How can you you possibly declare the credit crisis 75% over when the trends are worsening? What are those CDO's that you hold going to be worth if housing drops an additional 20% to the downside Jamie?

What if homeowners start walking away by the millions when they realize their house is worth 60% of what they paid for it and realize it may take 20 years until they break even?

When you are struggling to pay a mortgage on a $600,000 for a house that's worth $400,000 it seems logical to me that people are going to say screw this and throw in the towel.

Taking a 5 year credit hit makes a hell of a lot more sense versus being a slave to a house for the rest of your life. Once this reality sets in and people realize that housing isn't coming "back", the masses that overpaid will start mailing their keys back to the bank. Credit crisis over? Bull****!

Bottom Line:

The banks are interested in only one thing right now. They want you to believe the coffers are filled with cash and remind you that banks continue to be a very safe place to hold your money. The reality is they are weak, and as housing continues to worsen, they are getting even weaker.

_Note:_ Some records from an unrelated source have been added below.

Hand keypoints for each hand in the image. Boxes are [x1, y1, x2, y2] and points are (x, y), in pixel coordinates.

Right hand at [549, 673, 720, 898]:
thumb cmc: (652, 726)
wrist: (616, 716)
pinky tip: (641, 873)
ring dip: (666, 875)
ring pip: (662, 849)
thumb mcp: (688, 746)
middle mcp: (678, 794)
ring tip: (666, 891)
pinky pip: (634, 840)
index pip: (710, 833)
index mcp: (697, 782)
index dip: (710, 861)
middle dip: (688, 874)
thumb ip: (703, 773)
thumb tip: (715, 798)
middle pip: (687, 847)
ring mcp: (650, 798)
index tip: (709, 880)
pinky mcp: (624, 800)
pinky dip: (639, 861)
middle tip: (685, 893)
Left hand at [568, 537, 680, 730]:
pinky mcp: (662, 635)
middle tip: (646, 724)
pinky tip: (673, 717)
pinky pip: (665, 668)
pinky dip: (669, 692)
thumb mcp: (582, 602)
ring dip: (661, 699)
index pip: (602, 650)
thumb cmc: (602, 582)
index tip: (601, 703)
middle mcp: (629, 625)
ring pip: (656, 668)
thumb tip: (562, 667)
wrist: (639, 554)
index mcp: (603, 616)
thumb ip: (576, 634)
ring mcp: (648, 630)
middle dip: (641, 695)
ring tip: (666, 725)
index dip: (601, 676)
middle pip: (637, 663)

Bank runs are the last thing they need right now and the "credit crisis is almost over" PR campaign is to make sure that you keep your money right where it is.

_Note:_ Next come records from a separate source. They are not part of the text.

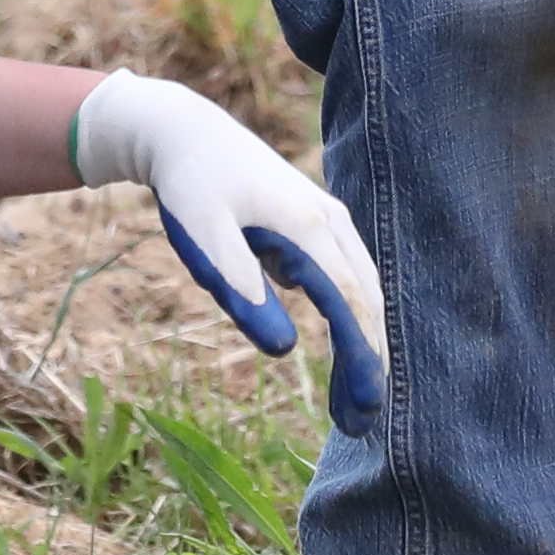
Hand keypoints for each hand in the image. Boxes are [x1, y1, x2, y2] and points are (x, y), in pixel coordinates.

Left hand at [72, 70, 388, 431]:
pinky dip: (350, 320)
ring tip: (352, 402)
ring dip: (362, 345)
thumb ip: (241, 288)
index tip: (366, 405)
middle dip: (368, 363)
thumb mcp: (205, 238)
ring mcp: (328, 221)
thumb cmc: (191, 186)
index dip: (361, 357)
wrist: (186, 133)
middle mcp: (330, 223)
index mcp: (308, 228)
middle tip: (361, 422)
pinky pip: (346, 280)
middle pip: (366, 302)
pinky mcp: (317, 227)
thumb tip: (283, 350)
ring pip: (361, 291)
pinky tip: (343, 356)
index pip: (349, 303)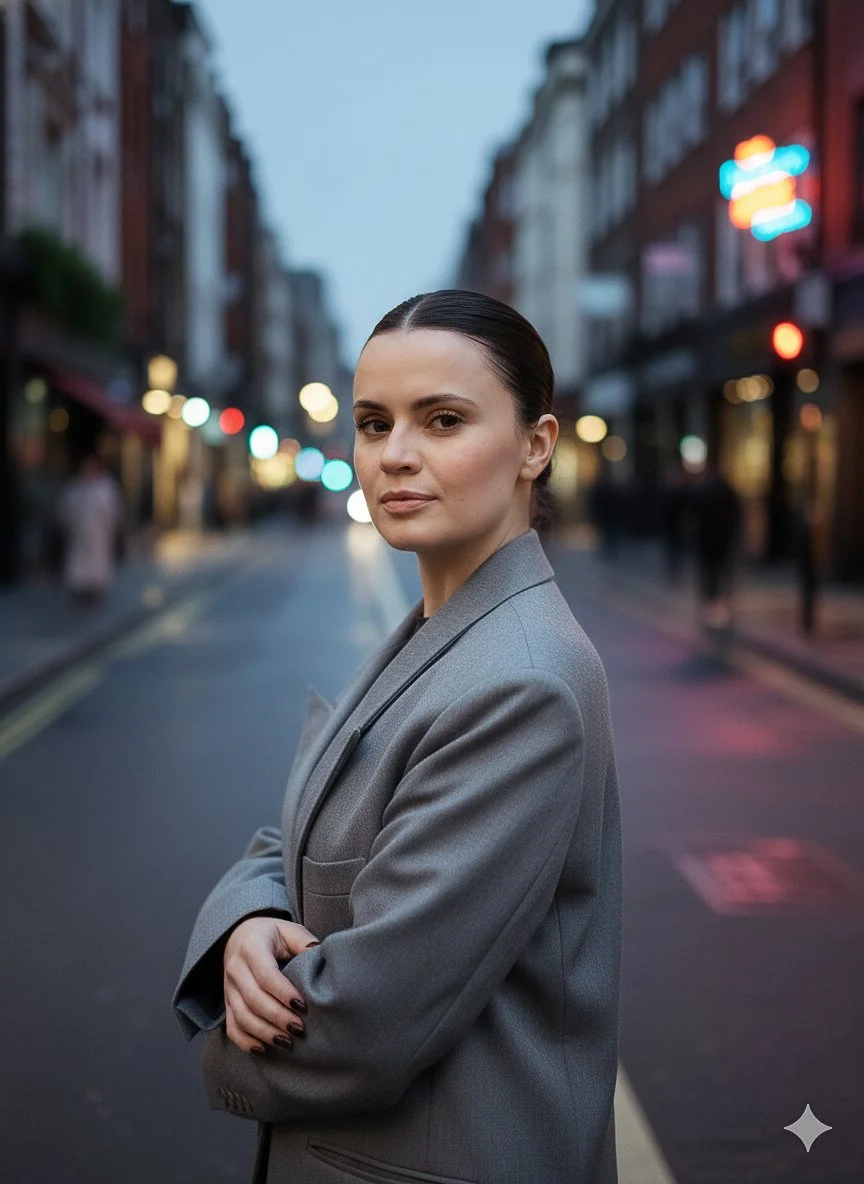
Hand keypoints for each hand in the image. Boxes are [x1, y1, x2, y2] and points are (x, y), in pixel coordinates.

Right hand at [223, 916, 319, 1054]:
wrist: (240, 936)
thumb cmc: (271, 935)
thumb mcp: (288, 930)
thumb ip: (304, 941)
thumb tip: (321, 956)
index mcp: (252, 947)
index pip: (265, 975)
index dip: (284, 993)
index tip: (302, 1007)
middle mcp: (235, 968)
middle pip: (253, 999)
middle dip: (277, 1017)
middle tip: (299, 1029)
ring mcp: (228, 988)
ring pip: (242, 1016)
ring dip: (264, 1032)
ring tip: (287, 1042)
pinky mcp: (227, 1003)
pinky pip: (231, 1027)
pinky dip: (245, 1041)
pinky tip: (263, 1049)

I wouldn't have any money in any bank right now if it wasn't for the FDIC insurance. Why would you risk your cash when CD's are paying only 2%.

Pay attention to the CPI later this week. Inflation is what everyone should be focusing on right now.

3 comments:

Jeff said...

Yikes

This will leave a mark. Looks like housing is continuing to fall. Big miss



http://biz.yahoo.com
/prnews/080512/clm150
.html?.v=36

Avl Guy said...

Off topic here, Jeff, but I had to share this with you. Talk about a paradigm shift underneath one's feet. "For less than the price of a decent used car, you can buy a home in Atlanta today. Actually, real estate agents list a dozen choices for $10,000 or less. Step up in price to $20,000 and your choices expand 10 fold."

From:
Tax assessors boggled by housing dip. The Atlanta Journal-Constitution Published on: 05/12/08
http://www.ajc.com/metro/content/metro/atlanta/stories/2008/05/11/assess_0512.html


The prices seem absurd but they are part of a real estate market suffering with rampant foreclosures, mortgage fraud, abandoned investor properties, a collapsing mortgage industry and other ills. The market ...has local tax assessors and appraisers as confused as anyone.
What is the value of a lot if no one can get a loan to buy it? ...When a neighborhood has several foreclosures, short sales and abandoned properties, do they set the market?
The training and rules for mass appraisal say taxable values should be set at fair market value or at the price for a sale between a "willing buyer and willing seller." Distressed sales, foreclosures and short sales are not supposed to count toward setting taxable values.
Therein lies the problem for tax assessors.
As Fulton's chief appraiser, Burt Manning finds it hard to believe any parcel in Fulton is worth less than $10,000.
Still, real estate listings prove they are.
"We are trying to understand all these things," said Manning. "What's the right answer? We don't know. It's tough. I've got entire neighborhoods where all I've got is distressed sales. I don't have any good sales."
In fact, seven of Atlanta's least-expensive homes are listed on average for $8,800 but taxed at an average value of nearly $93,000.
The cheapest, at 336 Adelle Street in the Lakewood area, comes in at $5,900. Tax records list its value at $101,700.

Jeff said...

avl

Great piece

Cash is king in those situations in Atlanta. I had no idea things had gotten that bad down there. Pay cash and you don't need a loan! Same thing is happening in Detroit.

Average sale price there is $30,000 right now. I bet when this is said and done there will be many cities that end up like this. What a mess

The same kind of stuff is going to happen in condo's. No bank wants to lend for condo's in the bubble areas because they are dropping so rapidly in value.

I talked to a real estate attorney contact that I have and he was telling me it takes a mortgage broker 6 days to doa condo loan if at all right now.